The 2019 Khartoum Agreement, negotiated under the African Union with Russian backing, sought to dismantle these networks. Yet most militias have resisted full disarmament, keeping their territorial strongholds intact. Peace here is less a settlement than a series of local arrangements, enforced by negotiation, intimidation, and the quiet knowledge of who controls which stretch of road.
The Capital’s Reach, and Its Limits
Officially, President Faustin-Archange Touadéra’s government holds authority over the nation. In practice, its presence rarely extends beyond key towns, leaving vast tracts under the sway of non-state actors.
“The government has neither the reach nor the resources to assert control in most provinces,” said Nathalie Dukanda of the International Crisis Group. “So it negotiates with warlords and calls it peace.”
The fragility was laid bare in late 2020, when the Coalition of Patriots for Change — an alliance of rebel factions — launched a campaign to derail national elections. The bid failed to capture Bangui but prompted the deployment of Russian paramilitary units linked to the Wagner Group.
Human Rights Watch investigations in 2023 recorded abuses by both state forces and foreign mercenaries, ranging from arbitrary detentions to extrajudicial killings. The United Nations has cautioned that such tactics risk entrenching, not resolving, the conflict.
Civilians in the Crossfire
For those in rural provinces, distinctions between soldier and rebel blur easily. “They all have guns. They all take what they want,” said a pastor from Mbomou, speaking on condition of anonymity for security reasons.
According to the UN Office for the Coordination of Humanitarian Affairs, more than half a million people remain displaced within the country, with a further 700,000 living as refugees abroad. In rebel-held zones, schools are often shuttered, roads littered with illegal checkpoints, and aid convoys slowed by harassment from all sides.
“This is not a frozen conflict,” said Jean-Paul Mbemba, a field coordinator for Médecins Sans Frontières. “It is simmering. Always.”
Local Pacts, Fragile Gains
Some progress emerges in pockets, where community mediators, religious figures, or non-governmental groups broker limited ceasefires. In certain areas, these agreements have reopened clinics or allowed seasonal markets to resume.
But the gains are precarious. Without comprehensive disarmament and genuine decentralization, analysts warn, the current model — a militarized peace reliant on external forces — will remain brittle.
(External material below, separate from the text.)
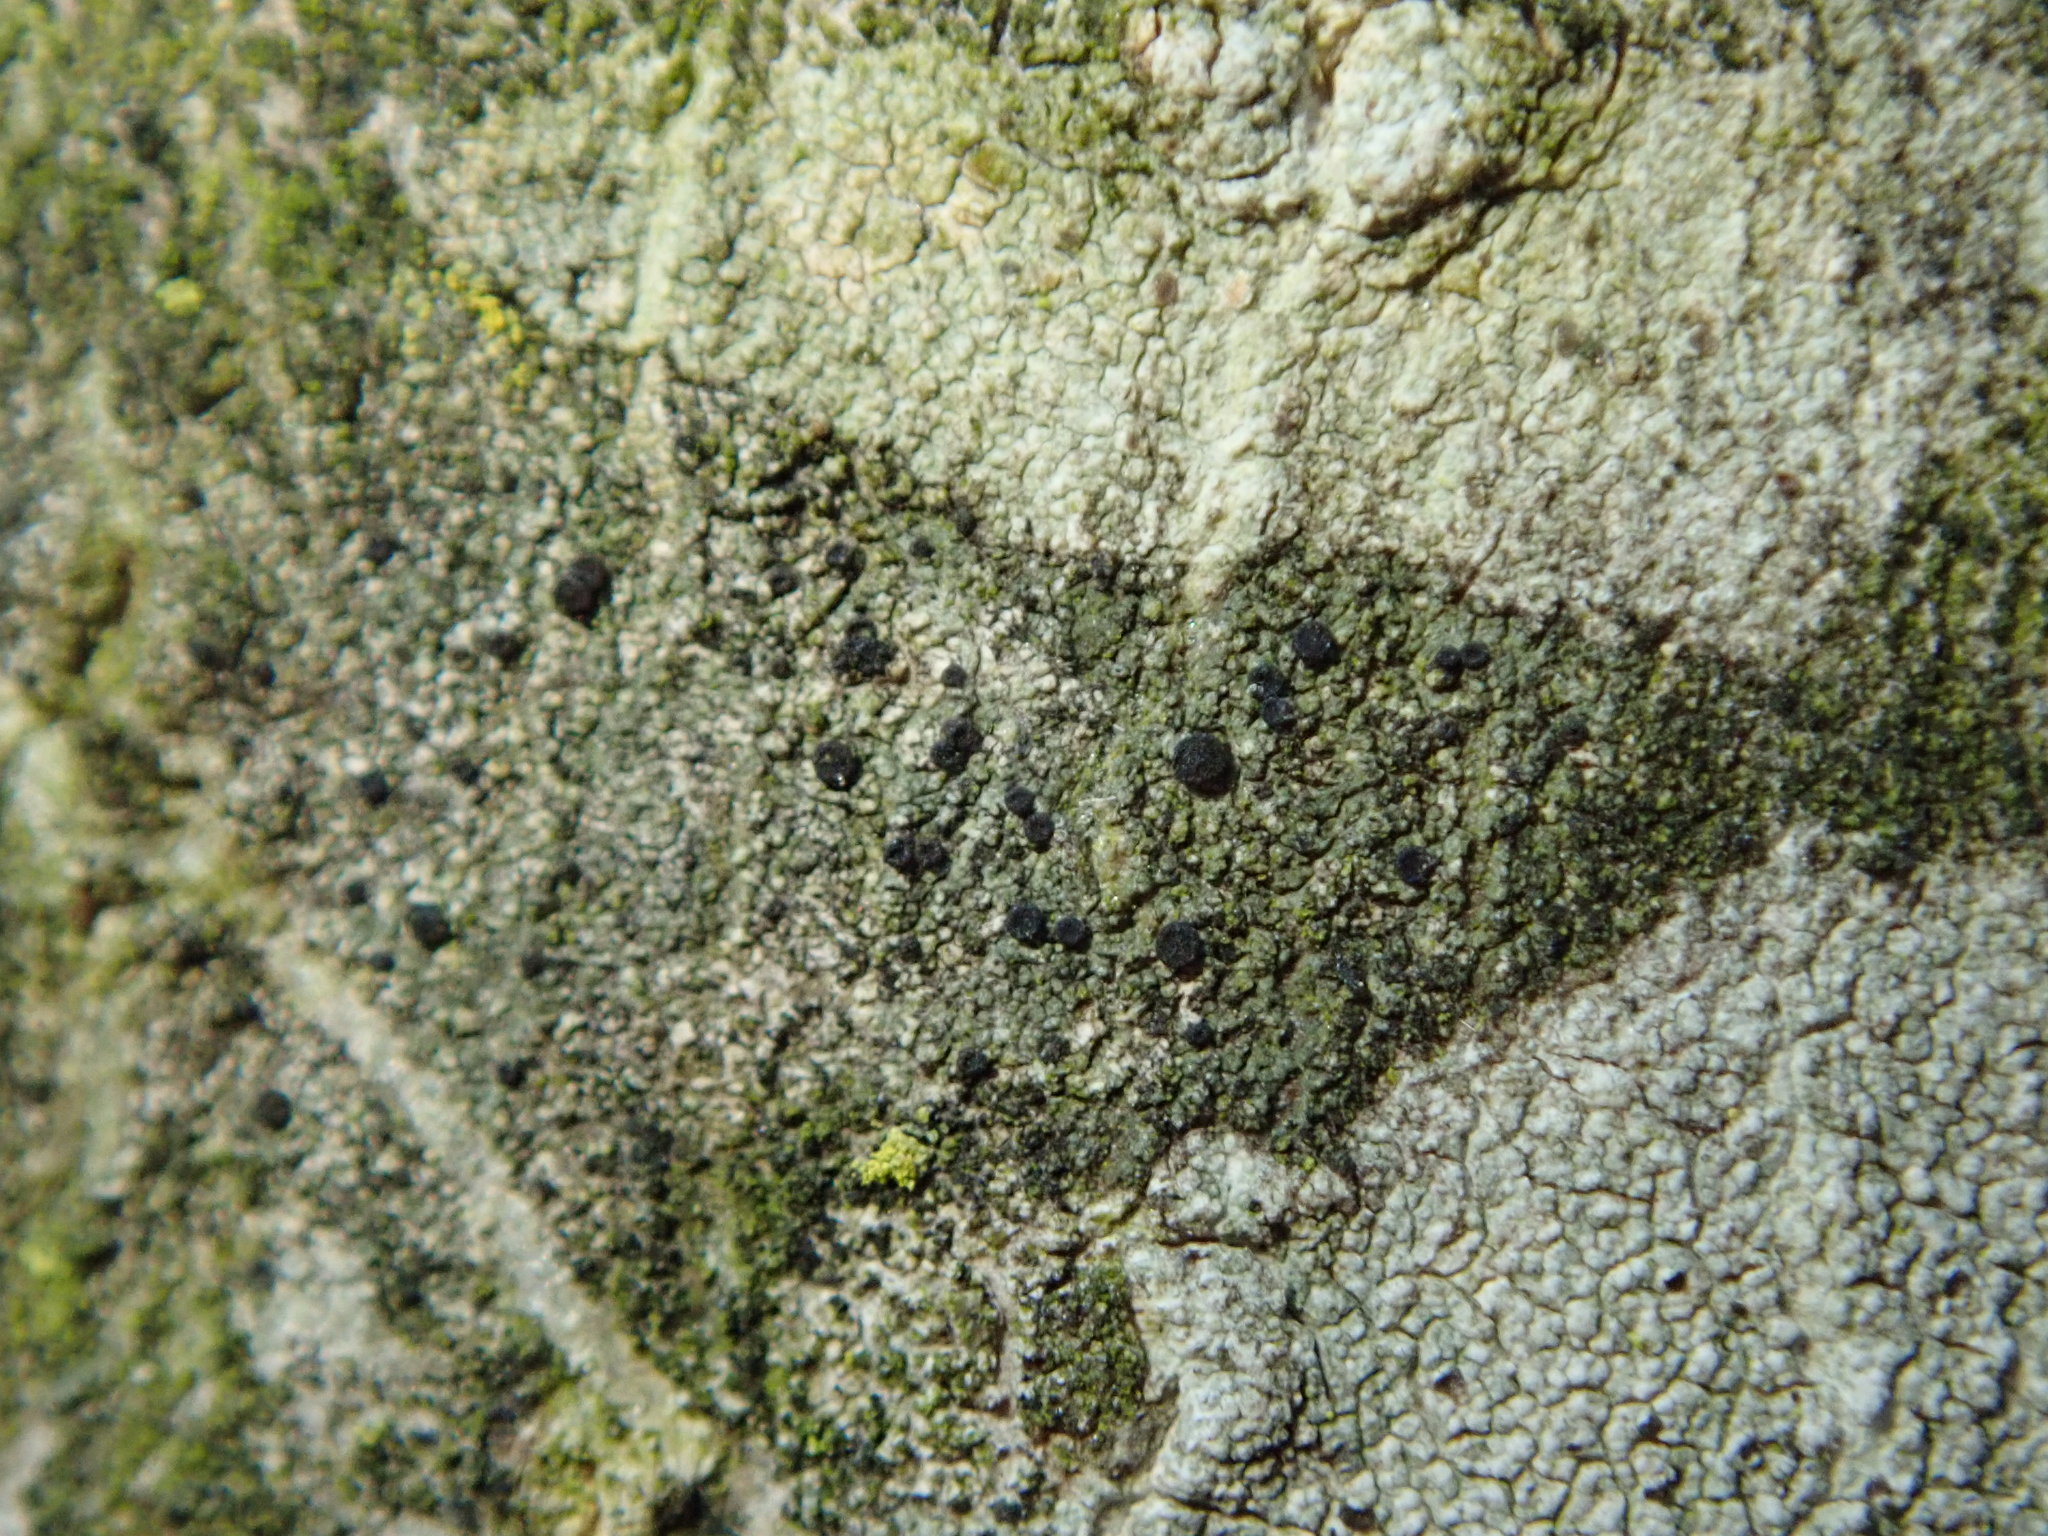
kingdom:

“Eventually, a fragile peace maintained at gunpoint breaks,” Dukanda said. “The only question is when.”
Sources:
- United Nations Security Council, “Report of the Secretary-General on the Situation in the Central African Republic,” 2024.
- Human Rights Watch, Central African Republic: Abuses by Armed Groups and Security Forces, 2023.
- Médecins Sans Frontières, “CAR: Humanitarian Situation Overview,” 2024.
- International Crisis Group, Central African Republic: Stalled Peace Process, 2023.